Andrew Holmes-Higgin said…
Getting things confiscated wasn't really a problem as I would just sneak into the Master's Common Room when it was empty, and reclaim whatever they had taken (after a couple of days had passed). I was one of the few with the nerve to do this, as getting caught would have had serious consequences. First, I'd walk up the path round the back, looking in the window to ensure the room was empty. Then a couple of accomplices would stand watch - one in the school building, the other outside by the Hall, so they'd spot a teacher coming and give me time to flee. I'd dash in, an excuse at the ready just in case there was someone inside I'd not noticed. Then to the big table at the back where confiscated stuff was always put. Luckily the table was always a mess and so the disappearance of smaller things (like water pistols) was never noticed. After I'd done it the first time I began to realize the Masters were not omniscient and I was able to get away with a lot of things because they either didn't notice or didn't care. Until then I had always assumed they were all-seeing and all-knowing. And I'm proud to report despite having slipped in there at least half-a-dozen times to recover things, I was never caught!
Keith Smith said…
Come on Andrew fess up! You must have more to confess - I sense that there is at least a post in there somewhere…even a book!
john cranna said…
Pastimes to keep us amused in latter part of the 60s included use of the school radio and record player which was kept in the staff common room. You had to go in and ask permission to use either of them but if Mr Fawcett was on duty and you asked for the radio or record player you were entertained with a look of astonished bemusement and blankness. "I have no idea what you are talking about" until you then realised that in his old world language only the terms wireless and gramophone had any meaning.
I was lucky enough to have with me a collection of Beatles LPs that were played in the classroom and I also remember having singles like Pinball Wizard/The Who and Fleetwood Mac/Albatross.
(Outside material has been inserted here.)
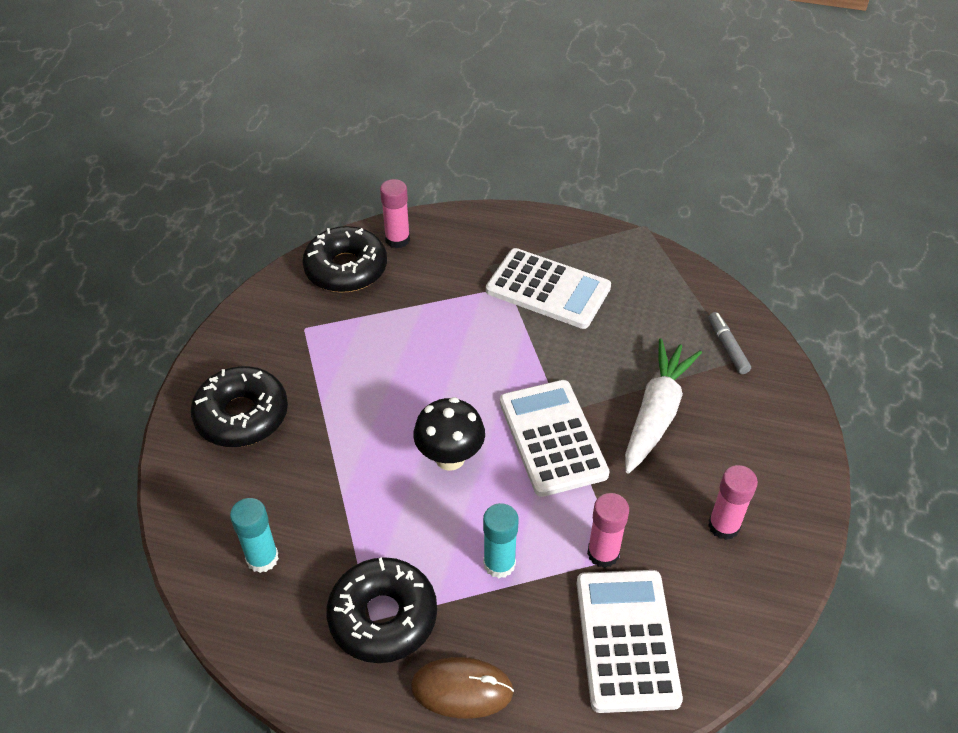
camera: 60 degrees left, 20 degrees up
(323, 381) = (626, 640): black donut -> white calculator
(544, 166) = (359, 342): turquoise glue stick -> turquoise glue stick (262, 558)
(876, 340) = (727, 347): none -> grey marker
I remember by pure luck turning the radio, sorry, wireless, on any tuning to a station to find they were playing the whole of the Beatles album after Sgt Pepper 'The Beatles' or know more commonly as The White Album.
There was a television that I remember we all watched Winston Churchill's funeral on in the Hall but that may have been Duncan's telly brought in specially. I do remember watching the landing on the moon in Mr Fawcett's room. And there were the films shown by Mr Cockshot (or Cockshoot) in the hall and being able to get a cuddle/hold hands with the Matron, Mair Hughes.
Reading the 1950 Notes talks about Mr Fawcett joining the staff and how he looks after the boys pocket money and we lined up on a Friday to tell him what we wanted him to buy down town and hoped that what he came back with somehow resembled what you had asked for!